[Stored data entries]

• • • • • • •

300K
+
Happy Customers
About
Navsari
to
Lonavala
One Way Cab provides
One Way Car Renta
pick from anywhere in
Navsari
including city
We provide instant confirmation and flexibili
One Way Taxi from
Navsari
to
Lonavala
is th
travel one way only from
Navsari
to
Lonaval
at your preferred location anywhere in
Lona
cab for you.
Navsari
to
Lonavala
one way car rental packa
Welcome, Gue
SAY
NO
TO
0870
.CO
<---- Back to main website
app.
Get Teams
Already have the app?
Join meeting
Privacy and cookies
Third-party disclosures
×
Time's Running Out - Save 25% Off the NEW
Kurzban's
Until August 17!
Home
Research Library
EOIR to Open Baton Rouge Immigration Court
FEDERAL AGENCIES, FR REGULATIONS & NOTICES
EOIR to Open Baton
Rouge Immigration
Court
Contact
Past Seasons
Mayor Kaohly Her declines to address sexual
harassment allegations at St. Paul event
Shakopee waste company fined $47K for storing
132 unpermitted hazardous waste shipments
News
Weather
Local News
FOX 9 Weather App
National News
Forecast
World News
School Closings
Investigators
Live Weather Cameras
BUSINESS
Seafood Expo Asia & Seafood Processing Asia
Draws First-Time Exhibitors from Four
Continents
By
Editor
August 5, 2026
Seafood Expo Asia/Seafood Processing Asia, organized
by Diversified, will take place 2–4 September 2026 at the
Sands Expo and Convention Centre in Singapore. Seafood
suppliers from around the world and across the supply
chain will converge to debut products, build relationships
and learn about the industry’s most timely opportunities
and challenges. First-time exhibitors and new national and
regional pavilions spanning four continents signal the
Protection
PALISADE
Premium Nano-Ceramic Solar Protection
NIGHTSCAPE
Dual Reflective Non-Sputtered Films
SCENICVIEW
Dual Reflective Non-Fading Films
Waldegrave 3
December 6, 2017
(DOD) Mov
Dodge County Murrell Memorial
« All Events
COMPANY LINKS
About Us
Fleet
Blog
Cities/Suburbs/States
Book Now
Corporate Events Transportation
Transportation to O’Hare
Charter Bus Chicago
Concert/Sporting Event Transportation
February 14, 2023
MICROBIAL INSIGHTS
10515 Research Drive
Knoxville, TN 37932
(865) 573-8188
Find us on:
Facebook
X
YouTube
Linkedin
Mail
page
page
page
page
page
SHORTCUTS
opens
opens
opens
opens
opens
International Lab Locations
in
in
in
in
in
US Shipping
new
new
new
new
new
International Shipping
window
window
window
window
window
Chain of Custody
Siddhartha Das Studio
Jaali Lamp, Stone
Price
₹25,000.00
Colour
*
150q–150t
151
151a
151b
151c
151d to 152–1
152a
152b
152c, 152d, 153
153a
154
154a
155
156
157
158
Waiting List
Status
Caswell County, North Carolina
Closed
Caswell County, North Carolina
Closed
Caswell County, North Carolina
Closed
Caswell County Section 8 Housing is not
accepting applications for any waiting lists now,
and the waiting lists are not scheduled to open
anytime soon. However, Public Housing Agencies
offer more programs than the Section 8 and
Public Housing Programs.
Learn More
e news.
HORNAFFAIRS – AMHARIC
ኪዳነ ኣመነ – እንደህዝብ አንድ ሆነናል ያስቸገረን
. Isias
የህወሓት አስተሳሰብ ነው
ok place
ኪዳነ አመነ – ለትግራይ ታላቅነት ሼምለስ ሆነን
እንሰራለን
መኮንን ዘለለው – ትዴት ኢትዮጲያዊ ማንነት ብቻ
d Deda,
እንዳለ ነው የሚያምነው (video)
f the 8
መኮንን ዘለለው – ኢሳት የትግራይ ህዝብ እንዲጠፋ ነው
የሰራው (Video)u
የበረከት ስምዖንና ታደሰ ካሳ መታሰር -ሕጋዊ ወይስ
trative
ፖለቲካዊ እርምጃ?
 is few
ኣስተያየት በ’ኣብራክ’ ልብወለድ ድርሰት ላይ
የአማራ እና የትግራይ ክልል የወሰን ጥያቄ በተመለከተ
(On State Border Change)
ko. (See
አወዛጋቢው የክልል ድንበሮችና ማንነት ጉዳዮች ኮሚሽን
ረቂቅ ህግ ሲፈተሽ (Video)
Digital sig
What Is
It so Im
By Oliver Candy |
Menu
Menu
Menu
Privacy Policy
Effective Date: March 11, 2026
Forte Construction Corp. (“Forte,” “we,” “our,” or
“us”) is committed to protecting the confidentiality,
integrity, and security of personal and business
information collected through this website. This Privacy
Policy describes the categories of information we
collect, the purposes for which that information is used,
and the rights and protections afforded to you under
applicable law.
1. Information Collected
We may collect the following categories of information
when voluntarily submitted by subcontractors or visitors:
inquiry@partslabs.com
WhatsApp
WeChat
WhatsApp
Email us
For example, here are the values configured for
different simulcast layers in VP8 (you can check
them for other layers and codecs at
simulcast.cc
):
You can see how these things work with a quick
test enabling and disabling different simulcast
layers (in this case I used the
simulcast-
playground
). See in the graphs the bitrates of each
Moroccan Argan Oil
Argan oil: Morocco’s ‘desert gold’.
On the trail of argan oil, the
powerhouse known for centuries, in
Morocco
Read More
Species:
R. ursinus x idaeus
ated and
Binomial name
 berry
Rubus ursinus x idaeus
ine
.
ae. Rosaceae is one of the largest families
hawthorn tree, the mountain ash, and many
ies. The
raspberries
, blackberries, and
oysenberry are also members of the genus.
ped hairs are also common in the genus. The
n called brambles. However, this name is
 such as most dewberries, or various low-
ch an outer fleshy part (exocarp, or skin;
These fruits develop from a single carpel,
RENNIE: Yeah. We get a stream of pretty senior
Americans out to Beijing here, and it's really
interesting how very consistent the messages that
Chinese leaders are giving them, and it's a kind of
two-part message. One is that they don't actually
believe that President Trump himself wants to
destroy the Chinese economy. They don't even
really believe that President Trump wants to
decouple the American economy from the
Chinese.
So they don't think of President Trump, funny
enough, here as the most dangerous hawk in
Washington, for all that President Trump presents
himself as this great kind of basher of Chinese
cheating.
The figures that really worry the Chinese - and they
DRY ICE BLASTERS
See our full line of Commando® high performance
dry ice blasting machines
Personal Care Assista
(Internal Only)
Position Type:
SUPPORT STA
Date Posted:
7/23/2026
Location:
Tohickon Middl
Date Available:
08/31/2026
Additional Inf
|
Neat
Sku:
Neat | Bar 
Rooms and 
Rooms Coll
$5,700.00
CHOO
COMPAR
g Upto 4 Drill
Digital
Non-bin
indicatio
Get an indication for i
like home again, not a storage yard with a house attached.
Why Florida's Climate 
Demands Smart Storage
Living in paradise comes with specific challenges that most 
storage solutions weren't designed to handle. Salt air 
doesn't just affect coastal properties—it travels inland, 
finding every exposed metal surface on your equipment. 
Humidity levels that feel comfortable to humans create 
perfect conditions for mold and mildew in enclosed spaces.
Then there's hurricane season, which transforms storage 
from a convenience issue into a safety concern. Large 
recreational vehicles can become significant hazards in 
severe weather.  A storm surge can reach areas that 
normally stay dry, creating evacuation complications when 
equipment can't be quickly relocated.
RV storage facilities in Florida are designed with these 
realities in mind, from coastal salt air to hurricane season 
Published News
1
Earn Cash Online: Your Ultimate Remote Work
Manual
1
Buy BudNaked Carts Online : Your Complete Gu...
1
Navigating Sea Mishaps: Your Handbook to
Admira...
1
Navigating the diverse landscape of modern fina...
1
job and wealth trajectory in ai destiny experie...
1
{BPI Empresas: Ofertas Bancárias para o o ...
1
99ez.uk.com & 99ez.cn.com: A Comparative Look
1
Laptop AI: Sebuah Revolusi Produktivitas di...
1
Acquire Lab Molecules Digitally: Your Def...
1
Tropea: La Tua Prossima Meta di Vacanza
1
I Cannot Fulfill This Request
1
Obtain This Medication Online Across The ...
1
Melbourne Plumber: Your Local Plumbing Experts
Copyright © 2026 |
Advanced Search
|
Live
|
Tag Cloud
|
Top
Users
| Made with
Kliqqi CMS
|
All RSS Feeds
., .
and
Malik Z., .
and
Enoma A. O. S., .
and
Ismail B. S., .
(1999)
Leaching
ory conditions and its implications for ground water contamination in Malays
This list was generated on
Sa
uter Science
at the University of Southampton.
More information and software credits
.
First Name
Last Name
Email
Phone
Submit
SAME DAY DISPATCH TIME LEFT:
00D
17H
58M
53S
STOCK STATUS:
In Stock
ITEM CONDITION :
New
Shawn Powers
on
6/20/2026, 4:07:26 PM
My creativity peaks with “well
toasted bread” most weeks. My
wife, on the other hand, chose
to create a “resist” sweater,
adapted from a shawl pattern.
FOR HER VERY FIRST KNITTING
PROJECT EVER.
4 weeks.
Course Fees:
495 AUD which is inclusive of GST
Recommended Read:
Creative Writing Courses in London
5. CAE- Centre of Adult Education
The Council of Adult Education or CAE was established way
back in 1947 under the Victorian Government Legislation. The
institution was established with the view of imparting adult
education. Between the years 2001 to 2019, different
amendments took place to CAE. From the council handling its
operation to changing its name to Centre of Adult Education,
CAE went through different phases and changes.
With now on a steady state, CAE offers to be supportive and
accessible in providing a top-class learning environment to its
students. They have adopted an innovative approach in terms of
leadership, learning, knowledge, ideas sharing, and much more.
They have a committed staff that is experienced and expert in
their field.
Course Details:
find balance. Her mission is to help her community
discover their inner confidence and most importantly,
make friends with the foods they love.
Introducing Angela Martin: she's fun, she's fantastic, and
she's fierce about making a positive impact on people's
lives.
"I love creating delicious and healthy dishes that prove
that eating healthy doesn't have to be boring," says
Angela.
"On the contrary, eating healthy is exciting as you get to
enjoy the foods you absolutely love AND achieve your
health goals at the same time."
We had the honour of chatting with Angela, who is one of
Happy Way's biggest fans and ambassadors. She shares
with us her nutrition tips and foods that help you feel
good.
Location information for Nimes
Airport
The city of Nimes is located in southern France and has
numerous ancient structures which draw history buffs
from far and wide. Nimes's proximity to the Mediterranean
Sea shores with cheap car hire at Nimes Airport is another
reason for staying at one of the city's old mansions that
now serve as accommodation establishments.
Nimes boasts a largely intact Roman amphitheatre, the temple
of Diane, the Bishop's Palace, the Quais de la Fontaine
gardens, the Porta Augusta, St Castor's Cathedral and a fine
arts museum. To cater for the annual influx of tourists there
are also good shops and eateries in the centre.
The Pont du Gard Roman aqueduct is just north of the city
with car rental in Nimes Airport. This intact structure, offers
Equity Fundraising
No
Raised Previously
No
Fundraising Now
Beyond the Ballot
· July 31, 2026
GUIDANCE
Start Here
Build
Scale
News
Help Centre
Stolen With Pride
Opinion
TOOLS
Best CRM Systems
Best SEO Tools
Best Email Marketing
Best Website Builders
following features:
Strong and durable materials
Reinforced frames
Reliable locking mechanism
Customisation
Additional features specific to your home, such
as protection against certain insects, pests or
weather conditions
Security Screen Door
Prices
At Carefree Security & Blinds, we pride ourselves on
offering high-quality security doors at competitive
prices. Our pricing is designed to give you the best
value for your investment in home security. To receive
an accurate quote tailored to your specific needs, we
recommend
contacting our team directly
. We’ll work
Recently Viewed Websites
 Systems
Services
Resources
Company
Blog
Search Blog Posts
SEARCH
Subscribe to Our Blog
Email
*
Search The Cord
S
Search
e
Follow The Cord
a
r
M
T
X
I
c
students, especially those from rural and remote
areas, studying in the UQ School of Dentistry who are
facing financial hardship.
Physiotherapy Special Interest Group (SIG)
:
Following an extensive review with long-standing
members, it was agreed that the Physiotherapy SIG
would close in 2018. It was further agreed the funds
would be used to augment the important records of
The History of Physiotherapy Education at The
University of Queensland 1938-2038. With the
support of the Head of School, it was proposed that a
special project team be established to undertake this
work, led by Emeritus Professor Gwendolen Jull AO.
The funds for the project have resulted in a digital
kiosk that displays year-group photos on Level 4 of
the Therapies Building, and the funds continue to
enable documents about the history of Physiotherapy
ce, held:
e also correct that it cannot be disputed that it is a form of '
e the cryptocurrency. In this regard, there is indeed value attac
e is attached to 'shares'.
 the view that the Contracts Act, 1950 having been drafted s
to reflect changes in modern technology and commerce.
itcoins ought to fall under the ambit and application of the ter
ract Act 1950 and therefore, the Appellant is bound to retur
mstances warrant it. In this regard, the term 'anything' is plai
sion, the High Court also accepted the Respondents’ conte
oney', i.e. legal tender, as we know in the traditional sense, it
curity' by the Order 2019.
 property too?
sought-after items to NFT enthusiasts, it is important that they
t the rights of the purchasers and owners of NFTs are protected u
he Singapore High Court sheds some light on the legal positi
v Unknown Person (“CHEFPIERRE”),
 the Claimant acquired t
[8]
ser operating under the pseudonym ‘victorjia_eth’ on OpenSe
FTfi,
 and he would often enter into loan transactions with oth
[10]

• • • • • • •

**Written task:** Express the lines from the start of the entries through the line with "at your preferred location anywhere in" as a JSON list of strings, one string per line, with blank lines left out.

**Answer to the problem:**
[
  "300K",
  "+",
  "Happy Customers",
  "About",
  "Navsari",
  "to",
  "Lonavala",
  "One Way Cab provides",
  "One Way Car Renta",
  "pick from anywhere in",
  "Navsari",
  "including city",
  "We provide instant confirmation and flexibili",
  "One Way Taxi from",
  "Navsari",
  "to",
  "Lonavala",
  "is th",
  "travel one way only from",
  "Navsari",
  "to",
  "Lonaval",
  "at your preferred location anywhere in"
]